Les recettes fiscales, qui constituent l’essentiel des recettes ordinaires (95% sur le premier trimestre) ont augmenté de 3,9%. Et cette augmentation reflète une amélioration des impôts directs (+5,9%, à 22,6 milliards de DH) et, à un degré moindre, des impôts indirects (+3,8%, à 19,2 milliards de DH).

En réalité, les impôts directs, sur ces trois premiers mois de l’année, se résument à ceux acquittés par les sociétés. Seul en effet l’impôt sur les sociétés a enregistré une hausse, à deux chiffres (+11,9%, à 13,4 milliards de DH), mais il s’agit en fait d’un rattrapage puisque, à la même période de 2013, l’IS avait baissé de 21,5% par rapport à 2012.

Il y a donc dans le «gonflement»  du taux de progression de l’IS 2014 un effet de base. Ceci est d’autant plus vrai que pratiquement l’ensemble des autres impôts et taxes constituant les impôts directs ont baissé : -20% pour la taxe d’habitation, -42% pour la taxe professionnelle, -20% pour les taxes de licence sur les débits de boisson, -38% pour les majorations de retard, et presque une stagnation pour l’impôt sur le revenu (+0,7%).
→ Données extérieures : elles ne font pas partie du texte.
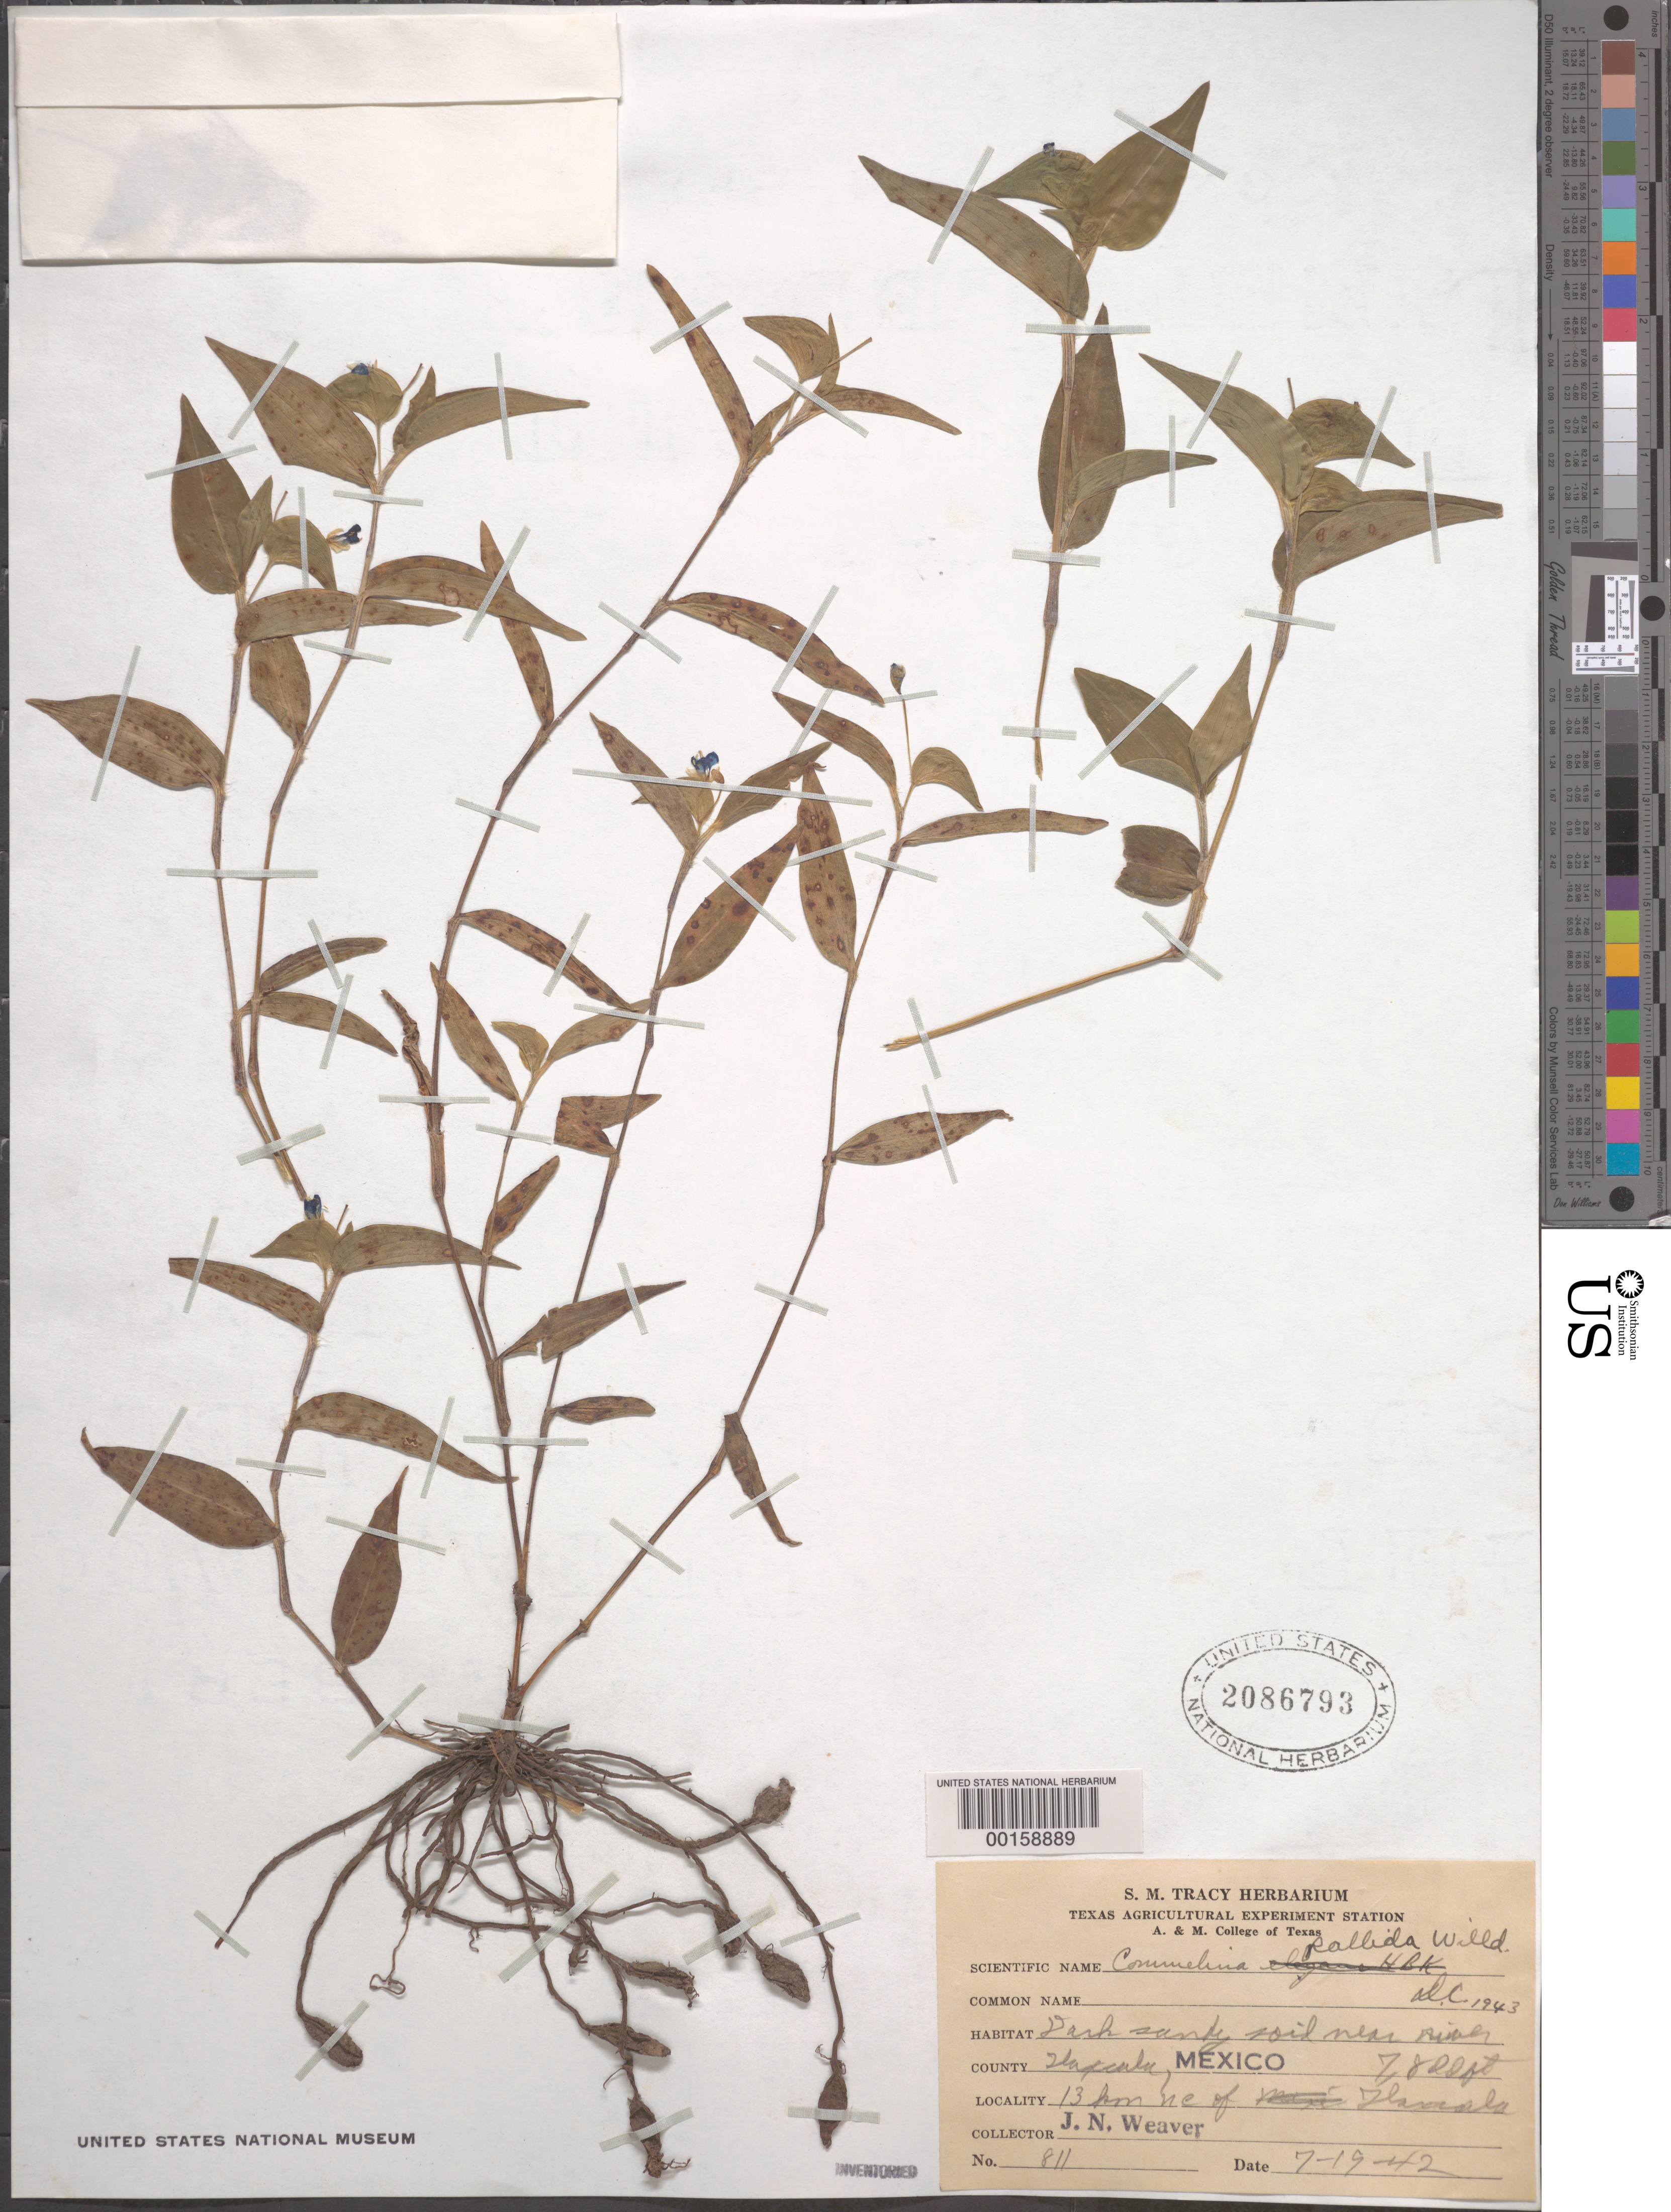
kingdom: Plantae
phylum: Tracheophyta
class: Liliopsida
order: Commelinales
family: Commelinaceae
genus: Commelina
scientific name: Commelina pallida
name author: Willd.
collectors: J. N. Weaver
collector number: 811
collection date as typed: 19 Jul 1942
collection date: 1942-07-19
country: Mexico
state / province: Tlaxcala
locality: NE of tlaxcala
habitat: Sandy soil; near river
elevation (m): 2379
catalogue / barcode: US 2086793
Les droits de douane, ce n’est pas une surprise, ont, eux, baissé de 1,5%.

Les impôts indirects, bien que globalement en progression de 3,8%, se résument, eux aussi, aux produits générés par les taxes intérieures de consommation (TIC).

Forte baisse de la TVA à l’intérieur

La TIC sur les produits énergétique a augmenté de 30,2%, à 3,8 milliards de DH et celle sur les tabacs manufacturés de 9,5%, à 2,1 milliards de DH. La TVA, par contre, a baissé de 2,5%, à 13 milliards de DH. C’est la composante intérieure de cette taxe (-11,7%) qui a tiré vers le  bas le résultat global, puisque la TVA à l’importation a quand même progressé de 4,4%, à 8 milliards de DH. Cela traduit-il un tassement de la demande intérieure ?

En tout cas, en l’état actuel de l’économie marocaine et du contexte international marqué par une sortie de crise encore hésitante des principaux partenaires économiques du Maroc, l’action sur la dépense reste à peu près la seule variable d’ajustement, si l’on veut remettre en place les équilibres macroéconomiques, rompus depuis 2009.

Bien sûr, et le débat est ancien sur ce sujet, une forte compression des dépenses peut avoir l’effet inverse de ce qui est recherché. Mais cela dépend de la nature des dépenses à resserrer.

Pour l’instant, les dépenses d’investissement, généralement considérées comme les recettes de demain, ont, au contraire, augmenté (+30,2%, à 16,4 milliards de DH) sur le premier trimestre, même si l’enveloppe globale inscrite dans le budget 2014 a baissé de 16% par rapport à 2013. Mais une chose est de programmer des dépenses, d’investissement en l’occurrence, une autre est de parvenir à les réaliser. Ce qui n’a pas toujours été le cas.